Se A é a favor do armamento e A já foi condenado por crimes de corrupção e A apoia o governo Bolsonaro, então A deve ser considerado um criminoso redimido.

Fica claro que não há nada de lógico na “lógica" militante. Ela não merece sequer ser chamada de falso silogismo, de tão infantil que é.

Dito tudo isso, quero falar mais um pouco sobre armamento civil, já que o tema está passando com certa frequência pelos portais de notícias e redes sociais devido ao conteúdo da reunião ministerial do dia 22 de abril, recentemente divulgada por ordem do Ministro Celso de Mello.

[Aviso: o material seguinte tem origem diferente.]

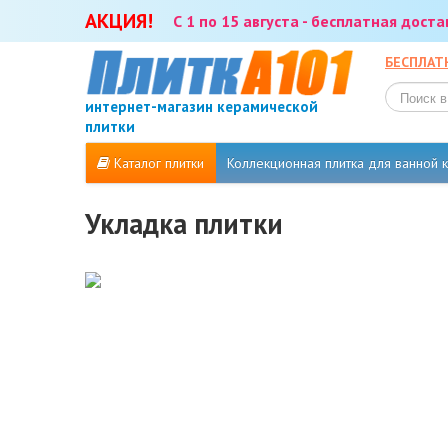
АКЦИЯ!
С 1 по 15 августа - бесплатная дост
БЕСПЛАТ
интернет-магазин керамической
плитки
Каталог плитки
Коллекционная плитка для ванной
Укладка плитки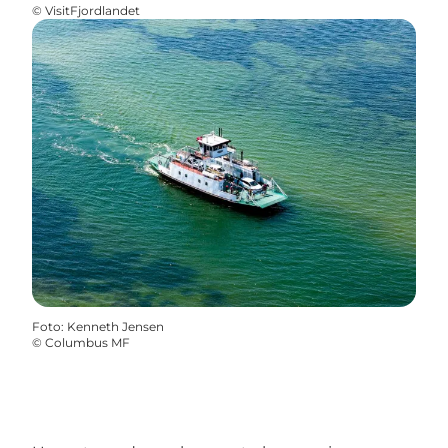
©
VisitFjordlandet
Foto
:
Kenneth Jensen
©
Columbus MF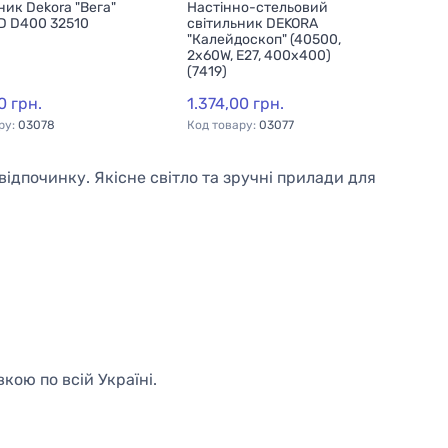
Наст
світ
0153,
прям
(7421
1.52
Код т
відпочинку. Якісне світло та зручні прилади для
кою по всій Україні.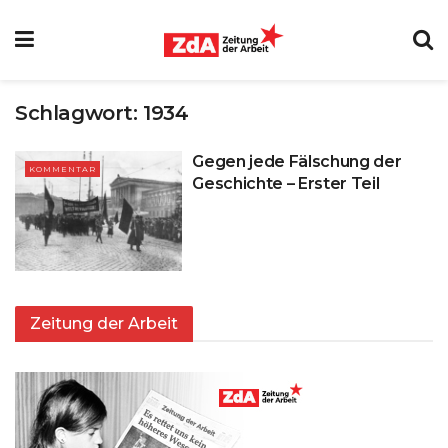
Schlagwort:
1934
Gegen jede Fälschung der
KOMMENTAR
Geschichte – Erster Teil
Zeitung der Arbeit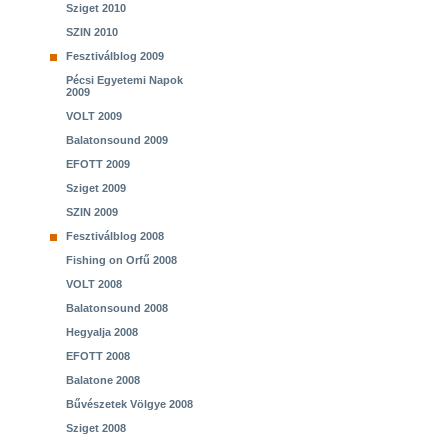
Sziget 2010
SZIN 2010
Fesztiválblog 2009
Pécsi Egyetemi Napok
2009
VOLT 2009
Balatonsound 2009
EFOTT 2009
Sziget 2009
SZIN 2009
Fesztiválblog 2008
Fishing on Orfű 2008
VOLT 2008
Balatonsound 2008
Hegyalja 2008
EFOTT 2008
Balatone 2008
Bűvészetek Völgye 2008
Sziget 2008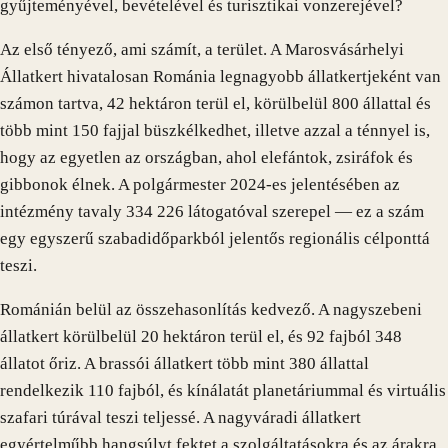
gyűjteményével, bevételével és turisztikai vonzerejével?
Az első tényező, ami számít, a terület. A Marosvásárhelyi
Állatkert hivatalosan Románia legnagyobb állatkertjeként van
számon tartva, 42 hektáron terül el, körülbelül 800 állattal és
több mint 150 fajjal büszkélkedhet, illetve azzal a ténnyel is,
hogy az egyetlen az országban, ahol elefántok, zsiráfok és
gibbonok élnek. A polgármester 2024-es jelentésében az
intézmény tavaly 334 226 látogatóval szerepel — ez a szám
egy egyszerű szabadidőparkból jelentős regionális célponttá
teszi.
Románián belül az összehasonlítás kedvező. A nagyszebeni
állatkert körülbelül 20 hektáron terül el, és 92 fajból 348
állatot őriz. A brassói állatkert több mint 380 állattal
rendelkezik 110 fajból, és kínálatát planetáriummal és virtuális
szafari túrával teszi teljessé. A nagyváradi állatkert
egyértelműbb hangsúlyt fektet a szolgáltatásokra és az árakra,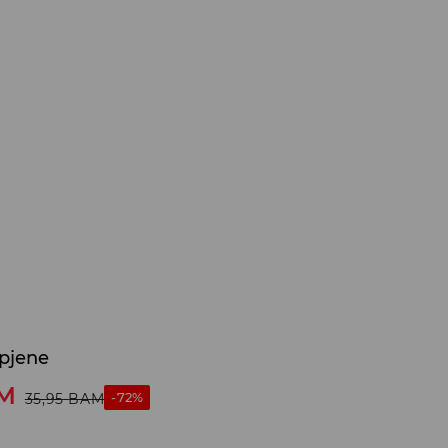
pjene
M
-72%
35,95
BAM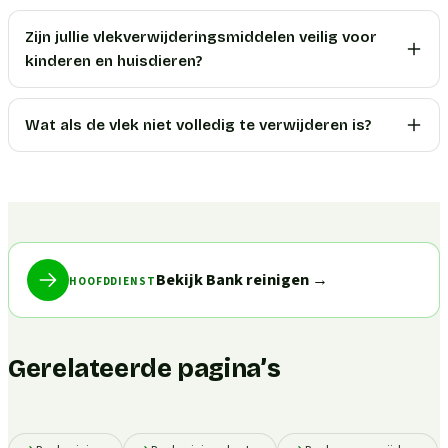
Zijn jullie vlekverwijderingsmiddelen veilig voor
kinderen en huisdieren?
Wat als de vlek niet volledig te verwijderen is?
Bekijk Bank reinigen
→
HOOFDDIENST
Gerelateerde pagina’s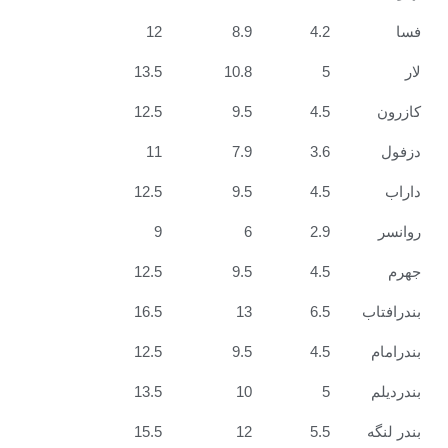
12
8.9
4.2
13.5
10.8
5
12.5
9.5
4.5
11
7.9
3.6
12.5
9.5
4.5
9
6
2.9
12.5
9.5
4.5
16.5
13
6.5
12.5
9.5
4.5
13.5
10
5
15.5
12
5.5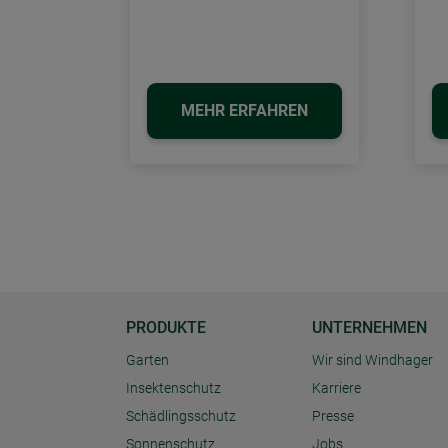
MEHR ERFAHREN
PRODUKTE
UNTERNEHMEN
Garten
Wir sind Windhager
Insektenschutz
Karriere
Schädlingsschutz
Presse
Sonnenschutz
Jobs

Para os bolsonaristas, o mito continua mito porque quer armar a população contra possíveis tiranos que venham ameaçar as liberdades e direitos dos cidadãos brasileiros. Para os críticos, especialmente os de esquerda, o presidente fala em armar a população na mesma retórica de Chavez, ou seja, armar sua própria milícia para depois efetuar um golpe autoritário.

A pergunta que ninguém fez e que ninguém parece disposto a discutir é: a intenção de Bolsonaro muda as virtudes do armamento civil?

Para mim, a resposta é não.

Desde que o direito ao armamento seja estabelecido sem que haja viés ou discricionariedade, não vejo como ele poderia se aproveitar disso para armar uma milícia própria sem que, ao mesmo tempo, uma quantidade ainda maior de cidadãos “não milicianos” também viesse a se armar. Portanto, não será porque Bolsonaro é a favor de armar cidadãos obedientes à lei que eu passarei a ser contra.

Assim como não deixei de ser contra o aborto porque Bolsonaro usa isso como pilar de sustentação religiosa de seu governo. Novamente, não me importa se ele se diz contrário ao aborto porque acredita nisso ou porque lhe garante um nicho eleitoral importante. Eu não posso mudar minhas convicções e princípios só porque alguém que acho despreparado, ignorante e mau caráter possui dois ou três pontos em comum comigo.

O ponto crucial para mim nessa discussão é que não abandonemos as causas certas só porque alguém que consideramos um pária também as defende.

Vejamos o que aconteceu com a causa feminista, a título de ilustração. Só porque a esquerda adotou uma postura beligerante, que chega a pregar a eliminação total dos homens em suas vertentes mais radicais, a direita não deveria jamais ter deixado de olhar para as mulheres e reconhecer as injustiças reais que ainda existem na sociedade moderna. Mulheres ainda sofrem de violência doméstica, por exemplo, mas dificilmente encontramos alguém da direita - ou pelo menos do que se estabeleceu como direita no Brasil - para falar em seu favor. A pauta foi esquecida sob o pretexto de “não dar espaço para a agenda da esquerda”.

A questão do armamento civil deve ser tomada, sim, como princípio básico da liberdade do ser humano. E a opinião de Jair Bolsonaro a respeito do tema não deveria influenciar a nossa, posto que ter a mesma opinião que alguém sobre um tema específico não faz de você, de forma alguma, defensor ou apoiador dessa pessoa.

Assim, se você já era contrário ao armamento civil e manteve sua posição fundamentada, tudo certo. A despeito de nossa discordância sobre o tema, você se manteve íntegro em seus princípios. No entanto, se você crê, como eu, que o cidadão obediente à lei tem o direito de se defender e de defender sua família sem precisar contar com a força armada do Estado, que quase sempre chega tarde demais, passar a fazer coro com desarmamentistas nesse momento é um sintoma de fraqueza moral e incapacidade de manter princípios quando em uma situação de crise.

No exato momento em que um governo contrário ao armamento civil assumir o poder e você trocar de lado novamente, sua reputação já terá sido manchada para sempre. Afinal, quem troca de opinião conforme o momento são geralmente aqueles que ocupam assentos nos executivos e legislativos deste país, e que estão preocupados somente com os votos da próxima eleição.

Não existe “sequestro de causa”. Se você acredita que os fins não justificam os meios, não pode acreditar que uma causa se torna indefensável só porque foi adotada por alguém ruim. Assim como dois erros não fazem um acerto, dois acertos não fazem um erro. Mesmo que sejam dois acertos de um Bolsonaro ou de um Lula da vida.